Shares in the company lost more than 58% of their value after the announcement, as investors digested the news that another trial would likely be required, introducing a considerable delay to what is Minerva’s only clinical-stage programme.

It previously had a co-development agreement with Johnson & Johnson’s Janssen subsidiary for antidepressant seltorexant, now in phase 3, but opted out in 2020 and sold off its royalty interest to Royalty Pharma.

Aside from roluperidone, its only development candidate is MIN-301, a recombinant form of the neuregulin-1β1 protein in preclinical testing as a Parkinson’s disease therapy.

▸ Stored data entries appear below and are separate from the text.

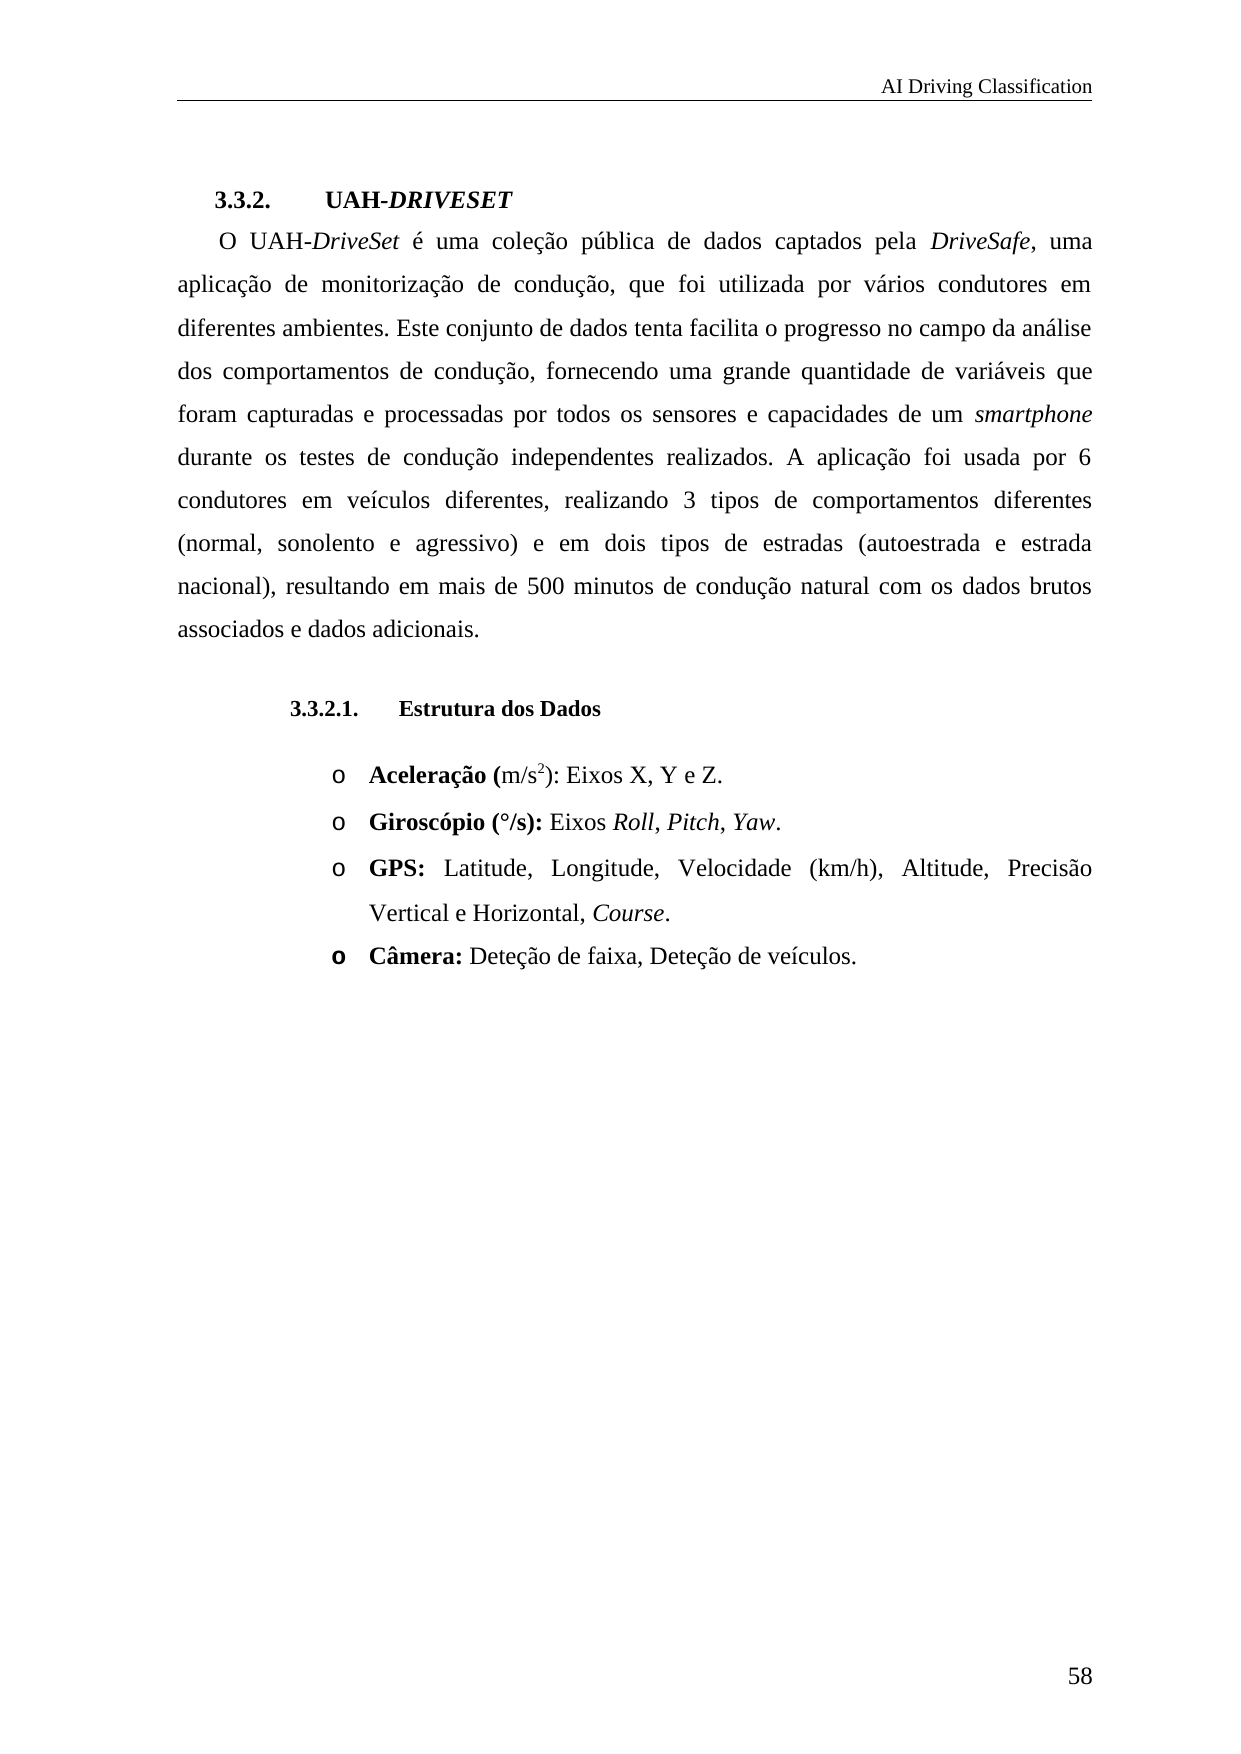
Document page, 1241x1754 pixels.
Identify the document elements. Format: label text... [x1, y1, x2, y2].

list Câmera: Deteção de faixa, Deteção de veículos. [331, 941, 1092, 972]
subtitle UAH-DRIVESET [214, 185, 1092, 214]
list Aceleração (m/s2): Eixos X, Y e Z. [331, 760, 1092, 791]
subtitle Estrutura dos Dados [290, 695, 1092, 722]
text O UAH-DriveSet é uma coleção pública de dados captados pela DriveSafe, uma aplicação de monitorização de condução, que foi utilizada por vários condutores em diferentes ambientes. Este conjunto de dados tenta facilita o progresso no campo da análise dos comportamentos de condução, fornecendo uma grande quantidade de variáveis ​​que foram capturadas e processadas por todos os sensores e capacidades de um smartphone durante os testes de condução independentes realizados. A aplicação foi usada por 6 condutores em veículos diferentes, realizando 3 tipos de comportamentos diferentes (normal, sonolento e agressivo) e em dois tipos de estradas (autoestrada e estrada nacional), resultando em mais de 500 minutos de condução natural com os dados brutos associados e dados adicionais. [177, 226, 1092, 643]
list GPS: Latitude, Longitude, Velocidade (km/h), Altitude, Precisão Vertical e Horizontal, Course. [331, 853, 1092, 927]
list Giroscópio (°/s): Eixos Roll, Pitch, Yaw. [331, 807, 1092, 837]
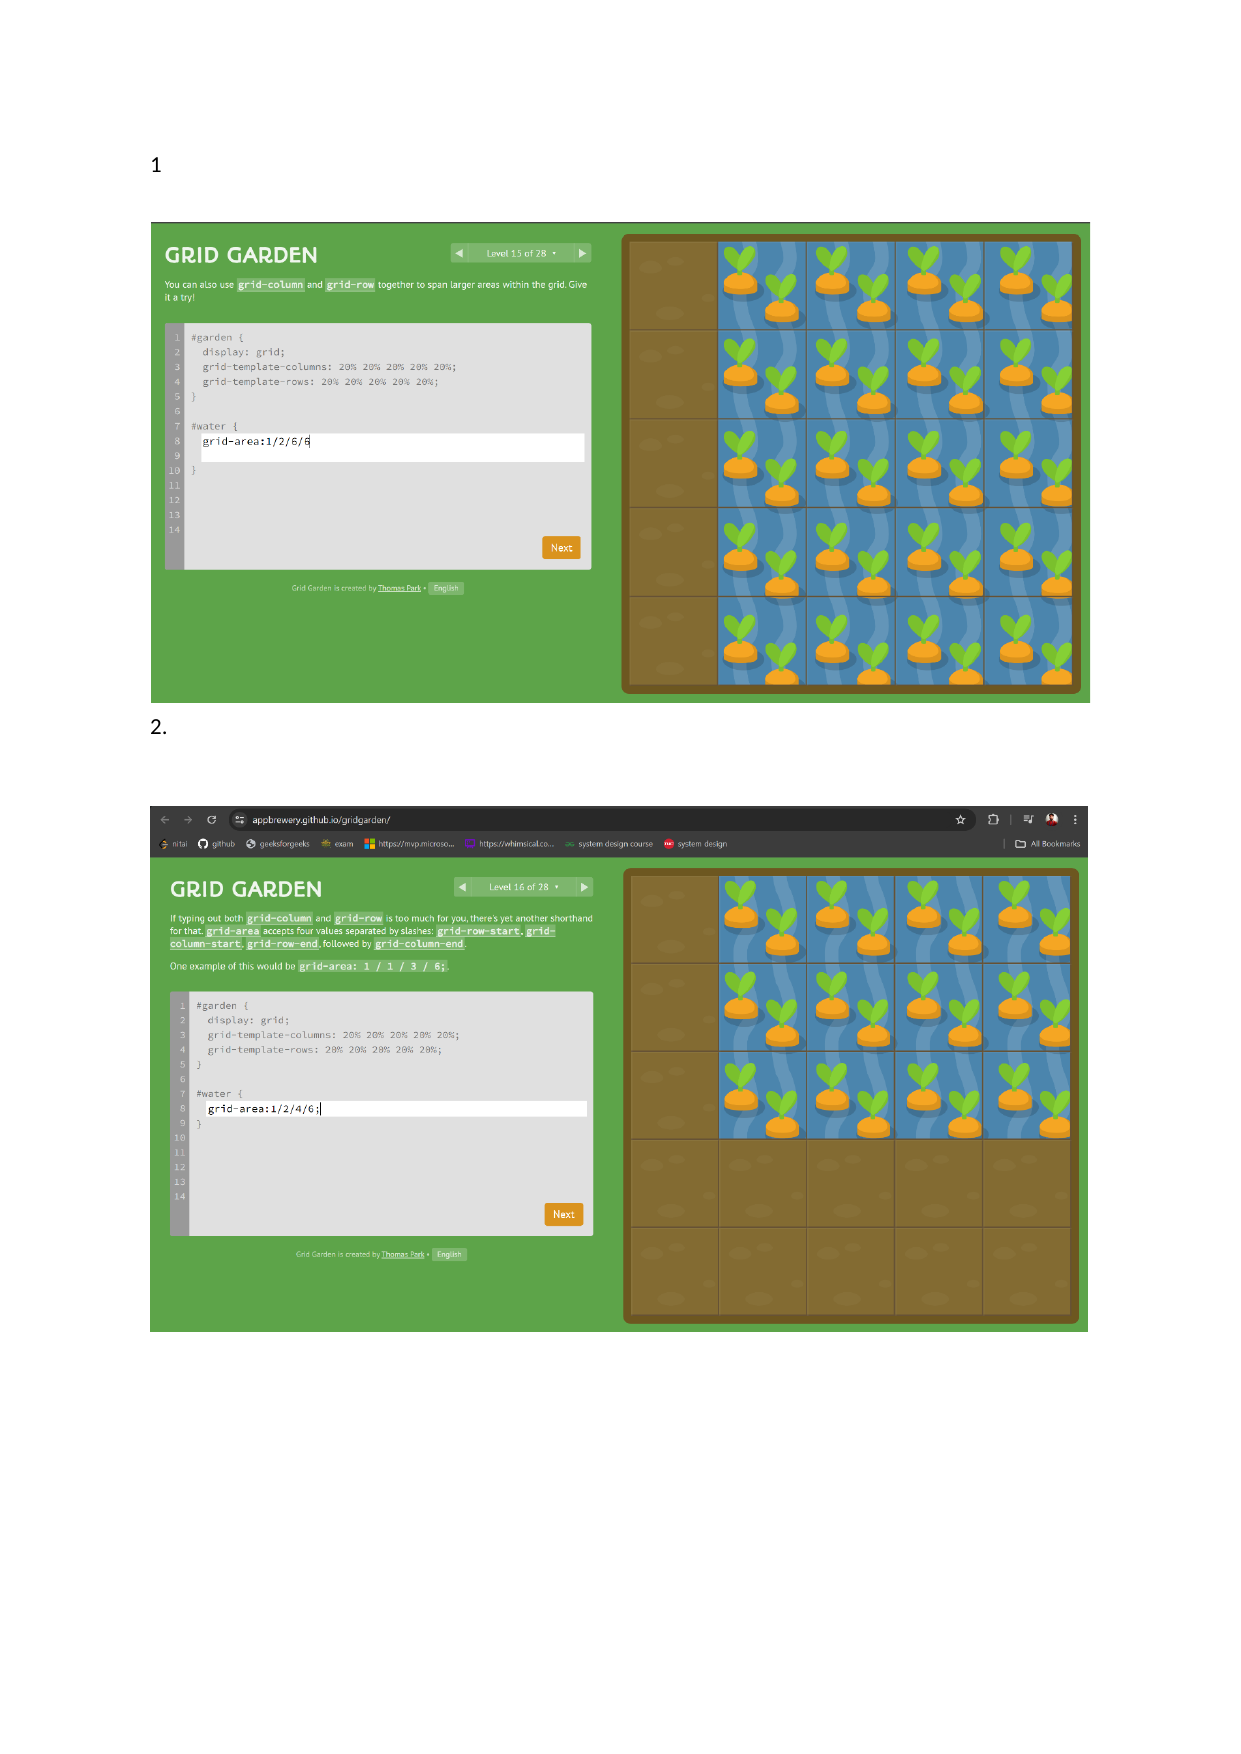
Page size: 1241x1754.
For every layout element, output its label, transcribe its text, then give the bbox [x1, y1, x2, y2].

picture [151, 222, 1091, 703]
text 2. [150, 712, 1090, 741]
picture [150, 806, 1088, 1332]
text 1 [150, 150, 1090, 178]
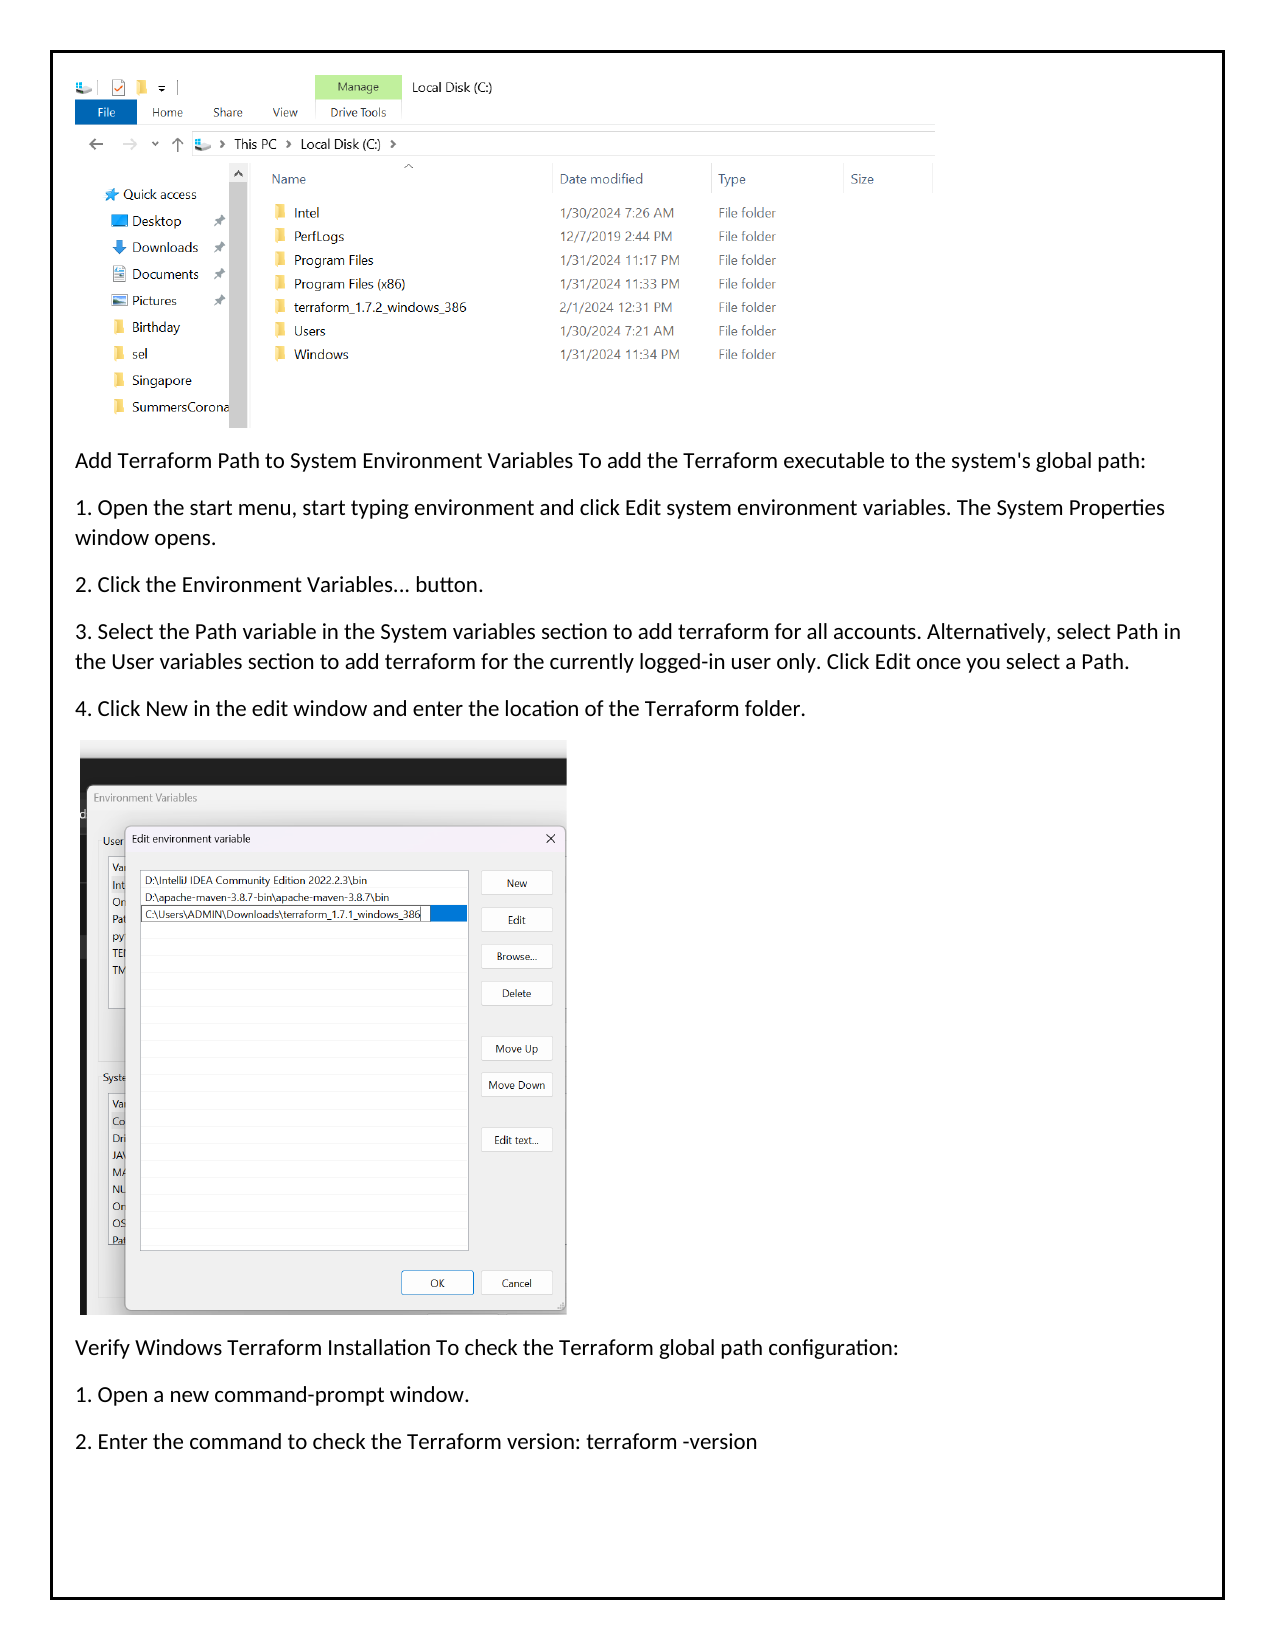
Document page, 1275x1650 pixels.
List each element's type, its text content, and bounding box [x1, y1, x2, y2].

text 2. Enter the command to check the Terraform version: terraform -version [75, 1427, 1200, 1455]
text 4. Click New in the edit window and enter the location of the Terraform folder. [75, 694, 1200, 722]
text 1. Open a new command-prompt window. [75, 1380, 1200, 1408]
text 2. Click the Environment Variables... button. [75, 570, 1200, 598]
picture [80, 740, 567, 1315]
text Add Terraform Path to System Environment Variables To add the Terraform executable to the system's global path: [75, 446, 1200, 474]
text Verify Windows Terraform Installation To check the Terraform global path configuration: [75, 1333, 1200, 1362]
picture [75, 75, 935, 428]
text 1. Open the start menu, start typing environment and click Edit system environment variables. The System Properties window opens. [75, 493, 1200, 551]
text 3. Select the Path variable in the System variables section to add terraform for all accounts. Alternatively, select Path in the User variables section to add terraform for the currently logged-in user only. Click Edit once you select a Path. [75, 617, 1200, 675]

The CRL shows once again that the effort to end decades of stagnation in the development of new therapies for schizophrenia remains challenging.

Last year, for example, Sumitomo Pharma America and Otsuka’s TAAR1/serotonin 5-HT1A agonist ulotaront failed a pair of phase 3 trials, dousing hopes that it could offer an effective treatment with much-improved tolerability compared to current therapies, while a drug in the same class from Roche, ralmitaront, also failed phase 2 testing and no longer appears in its pipeline listing.

The next hope for a new treatment is Karuna Therapeutics’ recently-filed KarXT, which combines a muscarinic agonist (xanomeline) acting in the brain with a muscarinic antagonist (trospium), designed to prevent side effects in peripheral tissues. The FDA is due to deliver a verdict on that application in September.